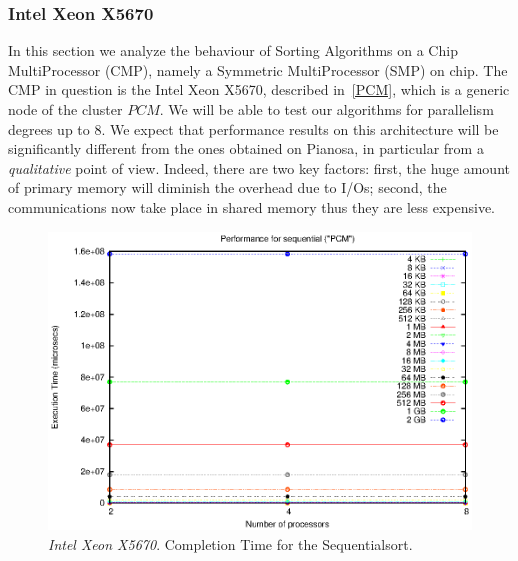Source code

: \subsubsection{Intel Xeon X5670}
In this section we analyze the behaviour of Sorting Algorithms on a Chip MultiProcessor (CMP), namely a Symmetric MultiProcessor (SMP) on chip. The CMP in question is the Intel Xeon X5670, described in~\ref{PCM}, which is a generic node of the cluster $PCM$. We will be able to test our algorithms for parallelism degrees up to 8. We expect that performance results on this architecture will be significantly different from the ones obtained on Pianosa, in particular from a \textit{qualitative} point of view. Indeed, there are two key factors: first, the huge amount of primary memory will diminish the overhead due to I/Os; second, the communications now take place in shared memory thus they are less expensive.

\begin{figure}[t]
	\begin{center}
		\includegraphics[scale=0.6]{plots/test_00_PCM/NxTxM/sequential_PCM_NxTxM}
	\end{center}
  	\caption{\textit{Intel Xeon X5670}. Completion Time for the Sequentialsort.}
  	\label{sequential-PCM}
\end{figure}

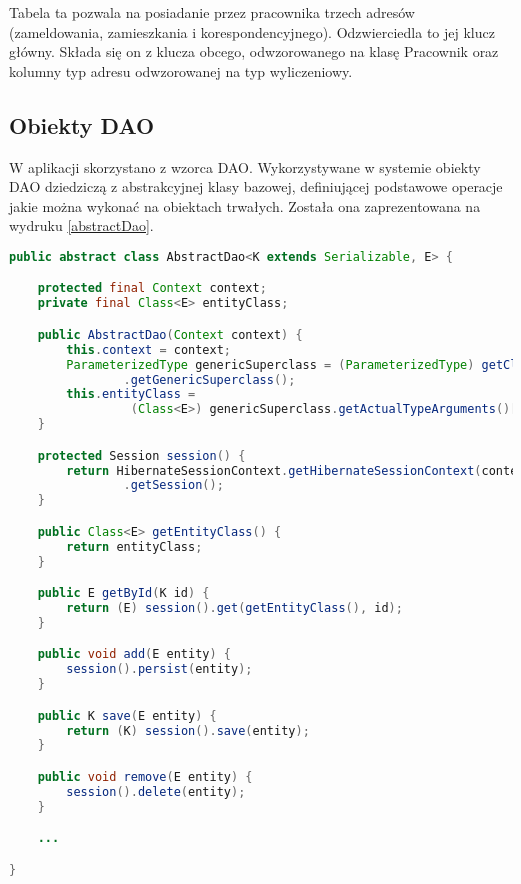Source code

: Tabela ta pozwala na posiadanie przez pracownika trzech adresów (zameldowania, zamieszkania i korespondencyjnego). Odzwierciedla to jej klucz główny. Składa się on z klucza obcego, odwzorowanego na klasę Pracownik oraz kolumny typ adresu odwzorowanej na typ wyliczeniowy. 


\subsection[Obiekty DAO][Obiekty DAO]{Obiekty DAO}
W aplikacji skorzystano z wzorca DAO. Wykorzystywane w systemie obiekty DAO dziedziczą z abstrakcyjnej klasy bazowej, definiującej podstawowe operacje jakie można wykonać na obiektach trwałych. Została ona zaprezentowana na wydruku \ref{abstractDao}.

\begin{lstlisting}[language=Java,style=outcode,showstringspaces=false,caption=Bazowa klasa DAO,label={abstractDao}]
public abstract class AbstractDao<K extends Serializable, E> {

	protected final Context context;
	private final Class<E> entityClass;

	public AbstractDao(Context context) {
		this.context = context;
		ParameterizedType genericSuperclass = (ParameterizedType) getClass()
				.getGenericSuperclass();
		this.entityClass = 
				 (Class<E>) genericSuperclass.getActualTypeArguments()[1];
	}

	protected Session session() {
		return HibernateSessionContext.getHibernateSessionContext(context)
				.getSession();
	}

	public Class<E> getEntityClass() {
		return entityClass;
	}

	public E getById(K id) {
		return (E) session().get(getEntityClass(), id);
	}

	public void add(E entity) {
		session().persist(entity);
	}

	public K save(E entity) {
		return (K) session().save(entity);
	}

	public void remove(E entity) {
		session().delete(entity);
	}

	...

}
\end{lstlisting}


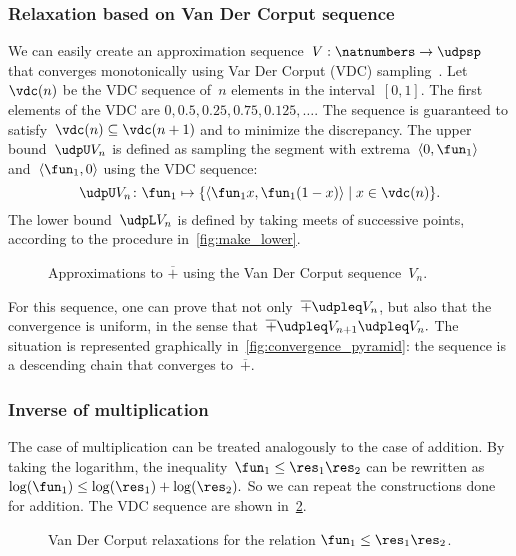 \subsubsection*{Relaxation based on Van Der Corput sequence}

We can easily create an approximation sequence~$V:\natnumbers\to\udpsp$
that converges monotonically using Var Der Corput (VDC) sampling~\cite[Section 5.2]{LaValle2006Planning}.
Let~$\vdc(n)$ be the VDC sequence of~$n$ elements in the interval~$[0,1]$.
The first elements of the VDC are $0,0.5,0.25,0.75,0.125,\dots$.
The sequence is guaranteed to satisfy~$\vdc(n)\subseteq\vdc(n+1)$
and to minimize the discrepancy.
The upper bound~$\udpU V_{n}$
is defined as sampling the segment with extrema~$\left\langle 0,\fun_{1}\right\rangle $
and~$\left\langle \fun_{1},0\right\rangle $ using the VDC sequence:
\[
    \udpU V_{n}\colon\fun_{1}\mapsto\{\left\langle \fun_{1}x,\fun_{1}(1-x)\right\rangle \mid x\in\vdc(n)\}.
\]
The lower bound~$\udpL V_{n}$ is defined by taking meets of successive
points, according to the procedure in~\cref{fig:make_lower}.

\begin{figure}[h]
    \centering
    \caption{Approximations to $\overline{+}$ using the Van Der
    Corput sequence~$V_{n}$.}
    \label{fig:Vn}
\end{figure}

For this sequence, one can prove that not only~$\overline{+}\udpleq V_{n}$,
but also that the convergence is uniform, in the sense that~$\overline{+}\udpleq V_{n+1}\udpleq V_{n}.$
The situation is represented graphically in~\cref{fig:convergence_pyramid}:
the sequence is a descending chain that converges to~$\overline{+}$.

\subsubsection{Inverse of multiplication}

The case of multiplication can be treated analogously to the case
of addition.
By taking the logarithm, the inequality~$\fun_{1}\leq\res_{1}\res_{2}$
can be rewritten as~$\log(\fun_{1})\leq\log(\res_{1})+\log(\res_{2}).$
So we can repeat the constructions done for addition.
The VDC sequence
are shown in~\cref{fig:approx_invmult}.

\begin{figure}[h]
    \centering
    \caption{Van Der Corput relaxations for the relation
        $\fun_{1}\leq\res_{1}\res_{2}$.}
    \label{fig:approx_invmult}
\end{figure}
####################
### EXERCISE
Look through the entries above; find each line with the word "void" and copy it.

### YOUR SOLUTION
	public void add(E entity) {
	public void remove(E entity) {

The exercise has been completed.